Each time you need to work with DeepSpeech, you have to activate this virtual environment. This is done with this simple command:
$ source $HOME/tmp/deepspeech-venv/bin/activate
Once your environment has been set-up and loaded, you can use pip3
to manage packages locally. On a fresh setup of the virtualenv
, you will have to install the DeepSpeech wheel. You can check if deepspeech
is already installed with pip3 list
.
To perform the installation, just use pip3
as such:
$ pip3 install deepspeech
If deepspeech
is already installed, you can update it as such:
$ pip3 install --upgrade deepspeech
Alternatively, if you have a supported NVIDIA GPU on Linux, you can install the GPU specific package as follows:
$ pip3 install deepspeech-gpu
See the release notes to find which GPUs are supported. Please ensure you have the required CUDA dependency.
You can update deepspeech-gpu
as follows:
$ pip3 install --upgrade deepspeech-gpu
In both cases, pip3
should take care of installing all the required dependencies. After installation has finished, you should be able to call deepspeech
from the command-line.
Note: the following command assumes you downloaded the pre-trained model.
deepspeech --model models/output_graph.pbmm --alphabet models/alphabet.txt --lm models/lm.binary --trie models/trie --audio my_audio_file.wav
The arguments --lm
and --trie
are optional, and represent a language model.

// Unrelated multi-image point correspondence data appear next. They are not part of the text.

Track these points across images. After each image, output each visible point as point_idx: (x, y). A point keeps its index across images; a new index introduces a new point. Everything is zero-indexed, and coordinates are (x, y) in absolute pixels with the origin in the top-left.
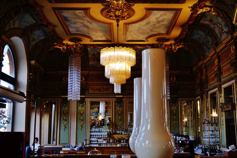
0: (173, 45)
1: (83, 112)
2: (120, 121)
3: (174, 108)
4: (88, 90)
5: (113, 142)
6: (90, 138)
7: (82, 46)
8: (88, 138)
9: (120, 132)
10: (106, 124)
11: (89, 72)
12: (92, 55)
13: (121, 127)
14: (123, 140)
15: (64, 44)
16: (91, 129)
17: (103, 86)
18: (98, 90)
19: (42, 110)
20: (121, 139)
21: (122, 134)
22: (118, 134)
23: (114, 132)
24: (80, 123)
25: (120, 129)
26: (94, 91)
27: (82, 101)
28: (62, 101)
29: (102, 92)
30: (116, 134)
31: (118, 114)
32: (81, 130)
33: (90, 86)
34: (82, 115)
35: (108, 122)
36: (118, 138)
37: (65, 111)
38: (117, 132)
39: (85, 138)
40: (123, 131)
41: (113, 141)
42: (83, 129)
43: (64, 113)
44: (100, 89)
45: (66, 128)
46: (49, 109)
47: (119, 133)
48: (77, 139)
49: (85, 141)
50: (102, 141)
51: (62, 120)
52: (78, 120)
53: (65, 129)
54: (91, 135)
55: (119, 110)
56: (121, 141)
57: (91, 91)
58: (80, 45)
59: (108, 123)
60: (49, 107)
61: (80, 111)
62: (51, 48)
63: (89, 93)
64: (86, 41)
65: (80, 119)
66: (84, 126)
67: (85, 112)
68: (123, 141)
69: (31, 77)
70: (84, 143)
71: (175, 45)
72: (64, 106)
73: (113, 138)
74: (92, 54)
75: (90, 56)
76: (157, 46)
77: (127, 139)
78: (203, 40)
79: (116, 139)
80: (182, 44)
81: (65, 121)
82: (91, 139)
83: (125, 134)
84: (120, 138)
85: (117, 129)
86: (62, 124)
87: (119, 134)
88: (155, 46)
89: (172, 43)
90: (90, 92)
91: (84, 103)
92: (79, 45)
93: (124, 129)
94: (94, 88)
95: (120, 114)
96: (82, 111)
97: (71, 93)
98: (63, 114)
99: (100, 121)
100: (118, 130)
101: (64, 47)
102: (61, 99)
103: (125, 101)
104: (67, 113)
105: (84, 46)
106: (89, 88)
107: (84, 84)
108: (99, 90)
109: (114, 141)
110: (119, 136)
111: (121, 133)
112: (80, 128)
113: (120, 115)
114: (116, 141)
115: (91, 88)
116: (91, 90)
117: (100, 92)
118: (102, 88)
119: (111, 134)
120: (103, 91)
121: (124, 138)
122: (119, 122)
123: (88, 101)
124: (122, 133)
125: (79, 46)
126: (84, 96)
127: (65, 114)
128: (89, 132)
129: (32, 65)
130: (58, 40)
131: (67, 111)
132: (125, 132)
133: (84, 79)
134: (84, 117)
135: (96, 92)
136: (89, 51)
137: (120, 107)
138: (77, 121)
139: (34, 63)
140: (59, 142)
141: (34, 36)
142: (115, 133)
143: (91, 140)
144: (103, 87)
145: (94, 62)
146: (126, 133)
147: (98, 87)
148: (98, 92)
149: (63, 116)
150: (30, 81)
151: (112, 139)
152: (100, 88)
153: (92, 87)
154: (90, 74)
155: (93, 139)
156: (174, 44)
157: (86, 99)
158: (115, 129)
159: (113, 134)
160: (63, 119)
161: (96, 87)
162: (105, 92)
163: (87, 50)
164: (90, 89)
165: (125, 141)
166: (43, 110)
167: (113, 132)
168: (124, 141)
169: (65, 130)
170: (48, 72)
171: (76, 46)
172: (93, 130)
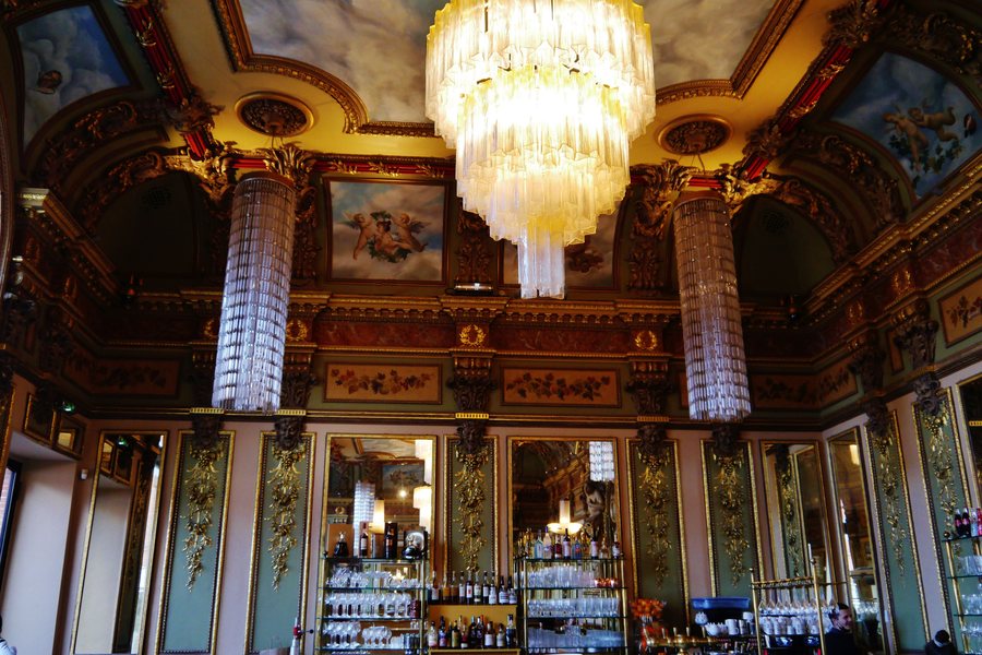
0: (729, 177)
1: (295, 491)
2: (474, 536)
3: (728, 477)
4: (322, 382)
5: (441, 643)
6: (325, 621)
7: (305, 161)
8: (314, 623)
9: (477, 592)
10: (408, 550)
11: (332, 297)
12: (348, 224)
13: (477, 568)
14: (493, 632)
15: (216, 149)
16: (329, 574)
17: (394, 368)
18: (370, 386)
19: (84, 476)
20: (484, 631)
21: (484, 601)
22: (466, 602)
23: (445, 594)
24: (275, 543)
25: (473, 576)
26: (352, 390)
27: (290, 437)
28: (193, 432)
29: (390, 397)
30: (454, 600)
31: (466, 500)
32: (278, 580)
33: (331, 368)
34: (285, 504)
35: (418, 538)
36: (465, 621)
37: (204, 482)
38: (461, 594)
39: (299, 623)
40: (489, 587)
41: (439, 638)
42: (290, 577)
43: (195, 494)
44: (379, 381)
45: (200, 567)
46: (132, 479)
47: (469, 596)
48: (258, 624)
49: (299, 638)
50: (384, 641)
51: (184, 526)
52: (268, 529)
53: (199, 574)
54: (328, 609)
55: (472, 486)
56: (484, 639)
57: (335, 391)
58: (296, 158)
59: (419, 545)
60: (133, 473)
61: (279, 487)
62: (153, 168)
63: (326, 400)
64: (328, 134)
65: (275, 525)
66: (293, 561)
67: (301, 488)
68: (495, 640)
69: (20, 278)
70: (289, 649)
71: (739, 177)
72: (197, 457)
73: (440, 623)
74: (349, 220)
75: (337, 227)
76: (658, 177)
77: (513, 630)
78: (905, 122)
79: (456, 629)
80: (773, 176)
81: (199, 533)
82: (330, 628)
83: (501, 601)
84: (474, 624)
85: (463, 574)
86: (181, 549)
87: (471, 601)
88: (646, 178)
89: (725, 166)
90: (329, 396)
91: (302, 447)
92: (292, 155)
93: (494, 574)
94: (350, 374)
95: (476, 501)
96: (286, 483)
97: (230, 368)
98: (192, 500)
99: (378, 535)
100: (466, 583)
101: (218, 162)
102: (188, 424)
103: (498, 438)
104: (212, 491)
105: (313, 162)
106: (329, 377)
107: (306, 355)
108: (377, 387)
109: (448, 637)
110: (473, 614)
111: (481, 596)
112: (271, 568)
113: (472, 506)
114: (460, 640)
115: (335, 373)
116: (339, 383)
117: (379, 396)
118: (388, 377)
119: (430, 602)
120: (395, 390)
121: (496, 621)
122: (468, 542)
123: (320, 436)
124: (487, 598)
125: (289, 162)
126: (302, 413)
127: (201, 500)
128: (321, 592)
129: (31, 216)
130: (185, 102)
131: (212, 486)
132: (501, 594)
133: (304, 331)
134: (299, 517)
135: (361, 394)
136: (335, 203)
137: (475, 469)
138: (259, 536)
139: (40, 204)
140: (159, 642)
141: (46, 45)
142: (450, 597)
143: (328, 636)
144: (393, 373)
145: (355, 257)
146: (507, 597)
147: (372, 372)
148: (370, 394)
149: (189, 507)
150: (9, 295)
151: (438, 628)
152: (382, 377)
153: (343, 370)
154: (334, 307)
155: (339, 627)
156: (739, 171)
157: (310, 427)
158: (449, 576)
159: (440, 602)
160: (191, 523)
161: (360, 372)
162: (402, 396)
163: (328, 195)
164: (331, 381)
165: (504, 640)
166: (91, 475)
167: (440, 592)
168: (499, 636)
169: (193, 579)
170: (132, 292)
171: (276, 158)
172: (340, 579)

See client.py for an example of how to use the package programatically.
You can download the Node.JS bindings using npm
:
npm install deepspeech
Please note that as of now, we only support Node.JS versions 4, 5 and 6. Once SWIG has support we can build for newer versions.
Alternatively, if you're using Linux and have a supported NVIDIA GPU, you can install the GPU specific package as follows:
npm install deepspeech-gpu
See the release notes to find which GPUs are supported. Please ensure you have the required CUDA dependency.
See client.js for an example of how to use the bindings. Or download the wav example.
To download the pre-built binaries for the deepspeech
command-line (compiled C++) client, use util/taskcluster.py
:
python3 util/taskcluster.py --target .
or if you're on macOS:
python3 util/taskcluster.py --arch osx --target .
also, if you need some binaries different than current master, like v0.2.0-alpha.6
, you can use --branch
:
python3 util/taskcluster.py --branch "v0.2.0-alpha.6" --target "."
The script taskcluster.py
will download native_client.tar.xz
(which includes the deepspeech
binary, generate_trie
and associated libraries) and extract it into the current folder. Also, taskcluster.py
will download binaries for Linux/x86_64 by default, but you can override that behavior with the --arch
parameter. See the help info with python util/taskcluster.py -h
for more details. Specific branches of DeepSpeech or TensorFlow can be specified as well.
Note: the following command assumes you downloaded the pre-trained model.
./deepspeech --model models/output_graph.pbmm --alphabet models/alphabet.txt --lm models/lm.binary --trie models/trie --audio audio_input.wav
See the help output with ./deepspeech -h
and the native client README for more details.
If pre-built binaries aren't available for your system, you'll need to install them from scratch. Follow these ``native_client` installation instructions <native_client/README.md>`_.
In addition to the bindings above, third party developers have started to provide bindings to other languages:
- Asticode provides Golang bindings in its go-astideepspeech repo.
- RustAudio provide a Rust binding, the installation and use of which is described in their deepspeech-rs repo.
- stes provides preliminary PKGBUILDs to install the client and python bindings on Arch Linux in the arch-deepspeech repo.
- gst-deepspeech provides a GStreamer plugin which can be used from any language with GStreamer bindings.